— YOUR TASK —
All entries must be transcribed without a single difference.

— WORKING DATA —
+===+

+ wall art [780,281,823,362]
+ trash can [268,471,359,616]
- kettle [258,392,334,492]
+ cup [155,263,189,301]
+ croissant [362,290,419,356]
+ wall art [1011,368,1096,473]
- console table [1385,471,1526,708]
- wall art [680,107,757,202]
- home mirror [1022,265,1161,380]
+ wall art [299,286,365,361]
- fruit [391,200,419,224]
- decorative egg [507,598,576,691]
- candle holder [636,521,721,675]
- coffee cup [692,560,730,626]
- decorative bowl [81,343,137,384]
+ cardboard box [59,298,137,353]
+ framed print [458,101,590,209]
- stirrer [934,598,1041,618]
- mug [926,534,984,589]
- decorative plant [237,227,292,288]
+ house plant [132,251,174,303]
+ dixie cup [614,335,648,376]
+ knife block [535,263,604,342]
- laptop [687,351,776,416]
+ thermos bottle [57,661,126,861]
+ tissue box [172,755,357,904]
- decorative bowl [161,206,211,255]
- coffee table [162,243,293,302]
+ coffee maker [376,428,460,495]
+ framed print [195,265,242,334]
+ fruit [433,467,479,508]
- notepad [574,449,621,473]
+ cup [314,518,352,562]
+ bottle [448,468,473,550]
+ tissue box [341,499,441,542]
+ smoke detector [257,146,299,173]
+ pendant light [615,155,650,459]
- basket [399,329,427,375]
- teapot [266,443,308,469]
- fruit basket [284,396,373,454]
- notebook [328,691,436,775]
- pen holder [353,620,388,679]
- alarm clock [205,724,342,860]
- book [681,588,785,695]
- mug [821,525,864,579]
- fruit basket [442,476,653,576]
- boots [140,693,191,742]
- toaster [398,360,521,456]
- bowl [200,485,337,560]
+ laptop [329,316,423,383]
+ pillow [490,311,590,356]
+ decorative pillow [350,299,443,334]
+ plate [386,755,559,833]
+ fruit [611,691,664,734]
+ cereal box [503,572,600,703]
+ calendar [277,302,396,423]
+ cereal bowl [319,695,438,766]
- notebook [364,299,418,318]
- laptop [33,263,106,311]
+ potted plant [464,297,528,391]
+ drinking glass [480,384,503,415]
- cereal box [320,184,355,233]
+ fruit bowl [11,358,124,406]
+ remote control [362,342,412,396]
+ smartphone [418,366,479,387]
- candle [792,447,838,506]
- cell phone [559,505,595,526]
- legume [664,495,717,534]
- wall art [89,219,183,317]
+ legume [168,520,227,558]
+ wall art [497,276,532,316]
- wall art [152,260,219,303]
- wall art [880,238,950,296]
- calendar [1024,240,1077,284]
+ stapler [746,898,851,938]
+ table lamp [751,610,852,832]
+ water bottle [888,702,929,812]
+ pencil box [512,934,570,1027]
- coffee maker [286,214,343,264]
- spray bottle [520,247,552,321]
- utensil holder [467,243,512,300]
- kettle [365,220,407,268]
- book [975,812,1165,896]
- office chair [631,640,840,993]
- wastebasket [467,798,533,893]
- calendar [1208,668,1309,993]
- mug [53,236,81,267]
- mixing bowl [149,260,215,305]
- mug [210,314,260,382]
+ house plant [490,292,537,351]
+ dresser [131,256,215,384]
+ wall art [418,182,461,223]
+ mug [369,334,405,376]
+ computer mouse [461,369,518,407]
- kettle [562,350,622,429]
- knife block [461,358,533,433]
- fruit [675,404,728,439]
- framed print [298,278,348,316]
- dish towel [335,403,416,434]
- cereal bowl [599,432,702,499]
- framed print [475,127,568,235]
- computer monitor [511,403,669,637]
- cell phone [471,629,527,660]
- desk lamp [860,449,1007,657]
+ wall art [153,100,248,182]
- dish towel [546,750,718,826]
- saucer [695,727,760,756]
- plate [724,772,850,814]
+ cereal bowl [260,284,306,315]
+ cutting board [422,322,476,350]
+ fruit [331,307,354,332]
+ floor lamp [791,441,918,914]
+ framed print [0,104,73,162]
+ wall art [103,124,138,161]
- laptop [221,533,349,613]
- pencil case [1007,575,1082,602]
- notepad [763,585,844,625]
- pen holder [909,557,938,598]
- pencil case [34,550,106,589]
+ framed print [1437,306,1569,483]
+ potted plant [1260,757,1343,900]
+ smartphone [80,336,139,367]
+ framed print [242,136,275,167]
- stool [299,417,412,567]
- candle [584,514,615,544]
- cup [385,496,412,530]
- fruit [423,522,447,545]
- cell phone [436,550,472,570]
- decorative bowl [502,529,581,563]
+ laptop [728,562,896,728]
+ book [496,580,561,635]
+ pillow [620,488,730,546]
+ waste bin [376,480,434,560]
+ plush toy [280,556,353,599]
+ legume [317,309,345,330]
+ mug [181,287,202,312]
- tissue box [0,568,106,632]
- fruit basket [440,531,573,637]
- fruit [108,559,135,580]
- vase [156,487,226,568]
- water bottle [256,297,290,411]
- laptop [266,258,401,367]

+===+

— ANSWER SECTION —
+ wall art [780,281,823,362]
+ trash can [268,471,359,616]
- kettle [258,392,334,492]
+ cup [155,263,189,301]
+ croissant [362,290,419,356]
+ wall art [1011,368,1096,473]
- console table [1385,471,1526,708]
- wall art [680,107,757,202]
- home mirror [1022,265,1161,380]
+ wall art [299,286,365,361]
- fruit [391,200,419,224]
- decorative egg [507,598,576,691]
- candle holder [636,521,721,675]
- coffee cup [692,560,730,626]
- decorative bowl [81,343,137,384]
+ cardboard box [59,298,137,353]
+ framed print [458,101,590,209]
- stirrer [934,598,1041,618]
- mug [926,534,984,589]
- decorative plant [237,227,292,288]
+ house plant [132,251,174,303]
+ dixie cup [614,335,648,376]
+ knife block [535,263,604,342]
- laptop [687,351,776,416]
+ thermos bottle [57,661,126,861]
+ tissue box [172,755,357,904]
- decorative bowl [161,206,211,255]
- coffee table [162,243,293,302]
+ coffee maker [376,428,460,495]
+ framed print [195,265,242,334]
+ fruit [433,467,479,508]
- notepad [574,449,621,473]
+ cup [314,518,352,562]
+ bottle [448,468,473,550]
+ tissue box [341,499,441,542]
+ smoke detector [257,146,299,173]
+ pendant light [615,155,650,459]
- basket [399,329,427,375]
- teapot [266,443,308,469]
- fruit basket [284,396,373,454]
- notebook [328,691,436,775]
- pen holder [353,620,388,679]
- alarm clock [205,724,342,860]
- book [681,588,785,695]
- mug [821,525,864,579]
- fruit basket [442,476,653,576]
- boots [140,693,191,742]
- toaster [398,360,521,456]
- bowl [200,485,337,560]
+ laptop [329,316,423,383]
+ pillow [490,311,590,356]
+ decorative pillow [350,299,443,334]
+ plate [386,755,559,833]
+ fruit [611,691,664,734]
+ cereal box [503,572,600,703]
+ calendar [277,302,396,423]
+ cereal bowl [319,695,438,766]
- notebook [364,299,418,318]
- laptop [33,263,106,311]
+ potted plant [464,297,528,391]
+ drinking glass [480,384,503,415]
- cereal box [320,184,355,233]
+ fruit bowl [11,358,124,406]
+ remote control [362,342,412,396]
+ smartphone [418,366,479,387]
- candle [792,447,838,506]
- cell phone [559,505,595,526]
- legume [664,495,717,534]
- wall art [89,219,183,317]
+ legume [168,520,227,558]
+ wall art [497,276,532,316]
- wall art [152,260,219,303]
- wall art [880,238,950,296]
- calendar [1024,240,1077,284]
+ stapler [746,898,851,938]
+ table lamp [751,610,852,832]
+ water bottle [888,702,929,812]
+ pencil box [512,934,570,1027]
- coffee maker [286,214,343,264]
- spray bottle [520,247,552,321]
- utensil holder [467,243,512,300]
- kettle [365,220,407,268]
- book [975,812,1165,896]
- office chair [631,640,840,993]
- wastebasket [467,798,533,893]
- calendar [1208,668,1309,993]
- mug [53,236,81,267]
- mixing bowl [149,260,215,305]
- mug [210,314,260,382]
+ house plant [490,292,537,351]
+ dresser [131,256,215,384]
+ wall art [418,182,461,223]
+ mug [369,334,405,376]
+ computer mouse [461,369,518,407]
- kettle [562,350,622,429]
- knife block [461,358,533,433]
- fruit [675,404,728,439]
- framed print [298,278,348,316]
- dish towel [335,403,416,434]
- cereal bowl [599,432,702,499]
- framed print [475,127,568,235]
- computer monitor [511,403,669,637]
- cell phone [471,629,527,660]
- desk lamp [860,449,1007,657]
+ wall art [153,100,248,182]
- dish towel [546,750,718,826]
- saucer [695,727,760,756]
- plate [724,772,850,814]
+ cereal bowl [260,284,306,315]
+ cutting board [422,322,476,350]
+ fruit [331,307,354,332]
+ floor lamp [791,441,918,914]
+ framed print [0,104,73,162]
+ wall art [103,124,138,161]
- laptop [221,533,349,613]
- pencil case [1007,575,1082,602]
- notepad [763,585,844,625]
- pen holder [909,557,938,598]
- pencil case [34,550,106,589]
+ framed print [1437,306,1569,483]
+ potted plant [1260,757,1343,900]
+ smartphone [80,336,139,367]
+ framed print [242,136,275,167]
- stool [299,417,412,567]
- candle [584,514,615,544]
- cup [385,496,412,530]
- fruit [423,522,447,545]
- cell phone [436,550,472,570]
- decorative bowl [502,529,581,563]
+ laptop [728,562,896,728]
+ book [496,580,561,635]
+ pillow [620,488,730,546]
+ waste bin [376,480,434,560]
+ plush toy [280,556,353,599]
+ legume [317,309,345,330]
+ mug [181,287,202,312]
- tissue box [0,568,106,632]
- fruit basket [440,531,573,637]
- fruit [108,559,135,580]
- vase [156,487,226,568]
- water bottle [256,297,290,411]
- laptop [266,258,401,367]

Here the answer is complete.